Cooper's book is a timely one, and deserves to be a significant one, in reorienting perspectives to the important place of the medieval, visible and invisible, direct and intangible, in Shakespeare's mind . . . It covers a vast array of material with a swiftness of pace and ease of style that are sufficient to inform the under-graduate or interested layperson, without being laborious for the scholar . . . It will give Shakespeareans of all shades a fuller understanding of the world in which he lived and thought, and the ones he created.

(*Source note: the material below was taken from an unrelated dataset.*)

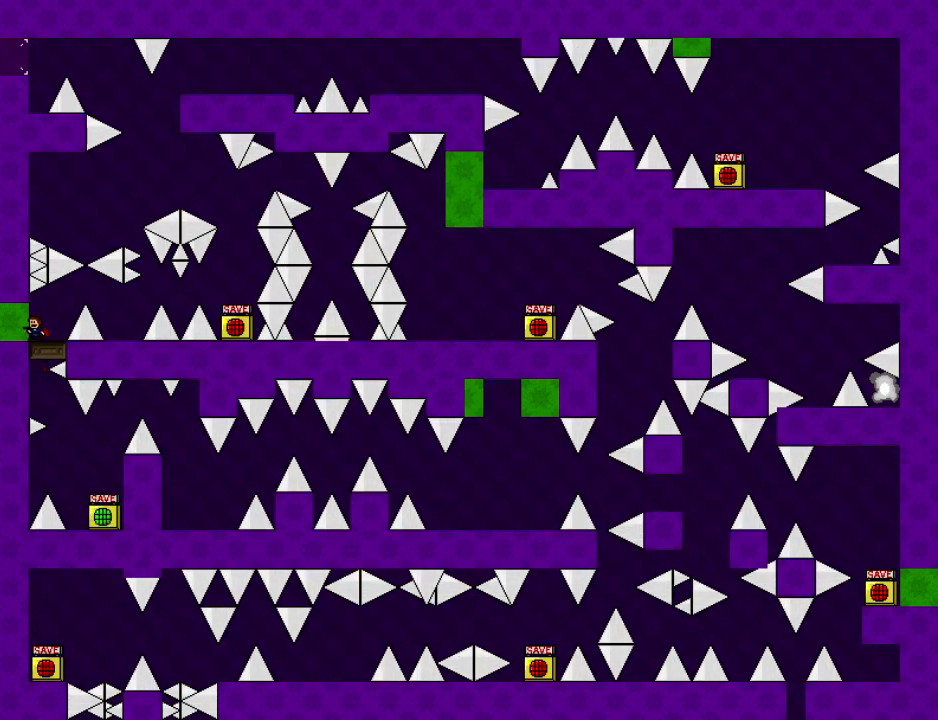
{"keys": ["right"], "events": [[40, "right", "down"], [120, "shift", "down"], [180, "shift", "up"], [400, "right", "up"], [460, "right", "down"]]}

- Joanna Bellis, Pembroke College, Cambridge, Marginalia

Medieval culture pervaded Shakespeare's life and work, from his childhood, spent within reach of the last performances of the Coventry Corpus Christi plays, to his dramatization of Chaucer in The Two Noble Kinsmen three years before his death. The world he lived in was still largely a medieval one, in its topography and its institutions. The language he spoke had been forged over the centuries since the Norman Conquest. The genres in which he wrote, not least historical tragedy, love-comedy and romance, were medieval inventions. A high proportion of his plays have medieval origins and he kept returning to Chaucer, acknowledged as the greatest poet in the English language. Above all, he grew up with an English tradition of drama developed during the Middle Ages that assumed that it was possible to stage anything - all time, all space. Helen Cooper's book looks at the role of all these continuations of medieval culture in enabling Shakespeare to become the world's greatest playwright. Shakespeare and the Medieval World provides a panoramic overview that opens up new vistas within his work and uncovers the richness of his inheritance.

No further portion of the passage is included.